__Objectif__: Recopiez fidèlement, dans le texte sur l'hermétisme poétique, le passage qui s'ouvre sur les mots contenant « Touchant le nombre » et s'achève sur « l’usage du lansquenet. ».

__Texte source__:
◆ ◆ ◆
Avec son hermétisme, au contraire, le poète refuse d’éblouir le lecteur. Renonçant à l’astuce d’une pointe baroque, il préfère le mystifier, l’obnubiler, fort de sa liberté que lui donne le genre du caprice. Le genre capricieux non moins que l’usage de signes hermétiques relève comme le jeu de mots que nous venons de voir d’une conception ludique de la poésie : mais il ne s’agit plus maintenant d’un jeu aux règles clairement définies du début à la fin. Car le caprice change ses règles de manière imprévisible pour le lecteur, au gré des sautes d’humeur du sujet poétique. Bien pire, le discours hermétique n’obéit plus qu’à des règles absconses, laissant le lecteur sous l’impression frustrante d’un savoir apparemment supérieur chez le sujet poétique : sous un aspect qui reste plaisant, cette poésie peut alors prendre un ton mélancolique dès que le poète la place sous l’enseigne de la perte, principal risque dans le jeu. Nous voulons donc ici étudier non pas des pointes qui aboutissent, susceptibles d’amener le jeu poétique à son accomplissement et sa fin, mais des pointes hermétiques qui se perdent et appellent ainsi à la continuation du jeu à l’infini, dans l’espérance mélancolique d’une réparation de la perte, d’un retour à une plénitude du sens.

Comme le démontrent les passages suivants, tirés l’un de la « Chambre du desbauché » (I, 225 s.), l’autre de la « Rome ridicule » (III, 35), rien ne nous autorise à dire que l’obscurité et partant l’hermétisme de certains vers du poète ne tient qu’à notre incapacité de lecteurs modernes, d’autant plus que le possesseur du manuscrit a éprouvé le besoin d’annoter de nombreux passages, et souvent sans parvenir à les éclaircir, à l’époque même du poète :

 Quant à la vertu, trois beaux dez

 Sont ses livres d’Arithmetique,

 Par lesquels maints points sont vuidez

 Touchant le nombre d’or mistique :

185 Il est plein de devotion,

 Dont la bonne application

 Se fait voir en cette maniere,

 C’est qu’il a dans son cabinet

 Des heures de Robert Beiniere

190 A l’usage du lansquenet.
◆ ◆ ◆
__Données extraites__:

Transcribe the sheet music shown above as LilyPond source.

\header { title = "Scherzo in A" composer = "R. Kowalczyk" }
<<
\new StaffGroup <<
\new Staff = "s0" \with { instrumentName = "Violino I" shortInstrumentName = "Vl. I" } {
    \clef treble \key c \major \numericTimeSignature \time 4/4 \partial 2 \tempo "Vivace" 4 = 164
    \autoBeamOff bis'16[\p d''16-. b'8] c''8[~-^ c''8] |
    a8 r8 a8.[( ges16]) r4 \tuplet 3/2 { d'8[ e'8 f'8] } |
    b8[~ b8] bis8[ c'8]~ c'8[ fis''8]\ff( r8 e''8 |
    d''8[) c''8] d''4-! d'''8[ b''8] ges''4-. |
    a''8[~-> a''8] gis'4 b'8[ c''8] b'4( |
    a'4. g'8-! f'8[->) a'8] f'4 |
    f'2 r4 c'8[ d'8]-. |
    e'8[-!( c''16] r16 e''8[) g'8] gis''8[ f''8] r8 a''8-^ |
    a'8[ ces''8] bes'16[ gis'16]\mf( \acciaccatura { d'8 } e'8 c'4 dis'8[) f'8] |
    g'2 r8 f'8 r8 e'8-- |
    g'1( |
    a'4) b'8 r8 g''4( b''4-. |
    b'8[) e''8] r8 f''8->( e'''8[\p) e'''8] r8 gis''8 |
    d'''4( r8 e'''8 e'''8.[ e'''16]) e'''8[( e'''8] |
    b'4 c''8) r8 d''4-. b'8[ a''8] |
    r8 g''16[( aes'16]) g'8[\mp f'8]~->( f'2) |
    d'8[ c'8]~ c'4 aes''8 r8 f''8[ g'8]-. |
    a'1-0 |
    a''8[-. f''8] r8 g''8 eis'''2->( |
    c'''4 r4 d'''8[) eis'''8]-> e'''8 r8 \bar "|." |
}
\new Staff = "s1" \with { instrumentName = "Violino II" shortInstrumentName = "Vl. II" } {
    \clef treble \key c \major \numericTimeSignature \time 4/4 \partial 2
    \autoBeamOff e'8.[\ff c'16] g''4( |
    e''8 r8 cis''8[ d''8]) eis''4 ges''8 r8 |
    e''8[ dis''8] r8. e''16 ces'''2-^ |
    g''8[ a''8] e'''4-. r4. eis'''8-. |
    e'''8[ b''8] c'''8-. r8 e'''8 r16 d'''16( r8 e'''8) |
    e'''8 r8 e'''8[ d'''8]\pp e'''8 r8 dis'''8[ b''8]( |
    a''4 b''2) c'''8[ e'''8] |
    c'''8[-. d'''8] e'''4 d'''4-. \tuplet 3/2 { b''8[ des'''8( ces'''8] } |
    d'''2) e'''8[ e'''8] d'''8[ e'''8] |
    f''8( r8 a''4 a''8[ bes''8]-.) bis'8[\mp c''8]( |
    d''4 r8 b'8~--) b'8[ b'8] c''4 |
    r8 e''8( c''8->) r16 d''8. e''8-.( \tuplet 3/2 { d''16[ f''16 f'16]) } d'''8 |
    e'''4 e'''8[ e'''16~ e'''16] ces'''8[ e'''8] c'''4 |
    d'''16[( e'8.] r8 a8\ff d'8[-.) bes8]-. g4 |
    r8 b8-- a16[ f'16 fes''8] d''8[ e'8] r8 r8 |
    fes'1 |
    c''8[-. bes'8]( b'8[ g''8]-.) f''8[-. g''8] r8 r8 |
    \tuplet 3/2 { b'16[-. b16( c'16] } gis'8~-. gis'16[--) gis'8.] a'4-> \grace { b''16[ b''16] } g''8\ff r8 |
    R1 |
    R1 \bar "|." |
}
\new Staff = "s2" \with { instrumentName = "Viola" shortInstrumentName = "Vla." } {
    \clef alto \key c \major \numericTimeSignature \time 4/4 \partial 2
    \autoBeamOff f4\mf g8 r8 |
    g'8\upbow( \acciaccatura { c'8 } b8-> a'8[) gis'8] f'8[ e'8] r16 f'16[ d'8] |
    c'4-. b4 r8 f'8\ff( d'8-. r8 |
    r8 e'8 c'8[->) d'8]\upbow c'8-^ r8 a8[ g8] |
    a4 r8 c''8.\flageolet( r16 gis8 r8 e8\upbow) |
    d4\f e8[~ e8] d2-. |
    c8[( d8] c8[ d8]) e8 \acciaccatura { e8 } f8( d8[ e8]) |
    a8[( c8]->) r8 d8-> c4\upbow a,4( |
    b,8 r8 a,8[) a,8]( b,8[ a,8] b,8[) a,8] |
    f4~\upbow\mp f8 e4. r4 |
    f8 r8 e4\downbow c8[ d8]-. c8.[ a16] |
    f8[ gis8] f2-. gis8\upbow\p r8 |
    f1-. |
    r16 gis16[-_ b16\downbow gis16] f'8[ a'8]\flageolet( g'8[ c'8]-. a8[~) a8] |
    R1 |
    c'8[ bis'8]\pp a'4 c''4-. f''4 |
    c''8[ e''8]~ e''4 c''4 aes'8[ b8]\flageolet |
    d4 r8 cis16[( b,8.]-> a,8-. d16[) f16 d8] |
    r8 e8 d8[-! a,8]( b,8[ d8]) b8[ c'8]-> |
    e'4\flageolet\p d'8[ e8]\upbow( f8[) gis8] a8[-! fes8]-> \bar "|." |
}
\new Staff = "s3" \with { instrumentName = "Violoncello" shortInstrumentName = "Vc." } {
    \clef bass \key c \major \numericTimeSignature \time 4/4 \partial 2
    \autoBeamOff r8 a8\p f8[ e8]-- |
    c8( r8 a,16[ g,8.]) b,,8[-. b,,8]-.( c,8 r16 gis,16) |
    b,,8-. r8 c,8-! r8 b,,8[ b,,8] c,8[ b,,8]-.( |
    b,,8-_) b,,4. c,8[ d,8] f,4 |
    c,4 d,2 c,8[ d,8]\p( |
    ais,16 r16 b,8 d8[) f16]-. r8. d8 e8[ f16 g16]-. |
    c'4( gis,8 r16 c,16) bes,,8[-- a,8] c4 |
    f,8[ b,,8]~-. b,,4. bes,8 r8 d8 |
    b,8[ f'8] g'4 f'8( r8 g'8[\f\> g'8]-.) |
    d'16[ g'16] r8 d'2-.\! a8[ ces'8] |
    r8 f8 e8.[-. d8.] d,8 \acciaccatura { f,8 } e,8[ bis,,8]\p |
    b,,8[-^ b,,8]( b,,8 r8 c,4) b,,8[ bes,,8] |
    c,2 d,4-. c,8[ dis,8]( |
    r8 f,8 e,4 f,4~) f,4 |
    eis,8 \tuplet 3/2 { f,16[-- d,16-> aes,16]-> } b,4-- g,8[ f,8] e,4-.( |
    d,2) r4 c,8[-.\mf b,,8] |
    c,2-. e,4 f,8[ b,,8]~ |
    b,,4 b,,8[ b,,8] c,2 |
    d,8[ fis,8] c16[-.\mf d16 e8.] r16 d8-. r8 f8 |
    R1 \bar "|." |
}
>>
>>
◆ ◆ ◆
__Tâche accomplie__:
Touchant le nombre d’or mistique :

185 Il est plein de devotion,

 Dont la bonne application

 Se fait voir en cette maniere,

 C’est qu’il a dans son cabinet

 Des heures de Robert Beiniere

190 A l’usage du lansquenet.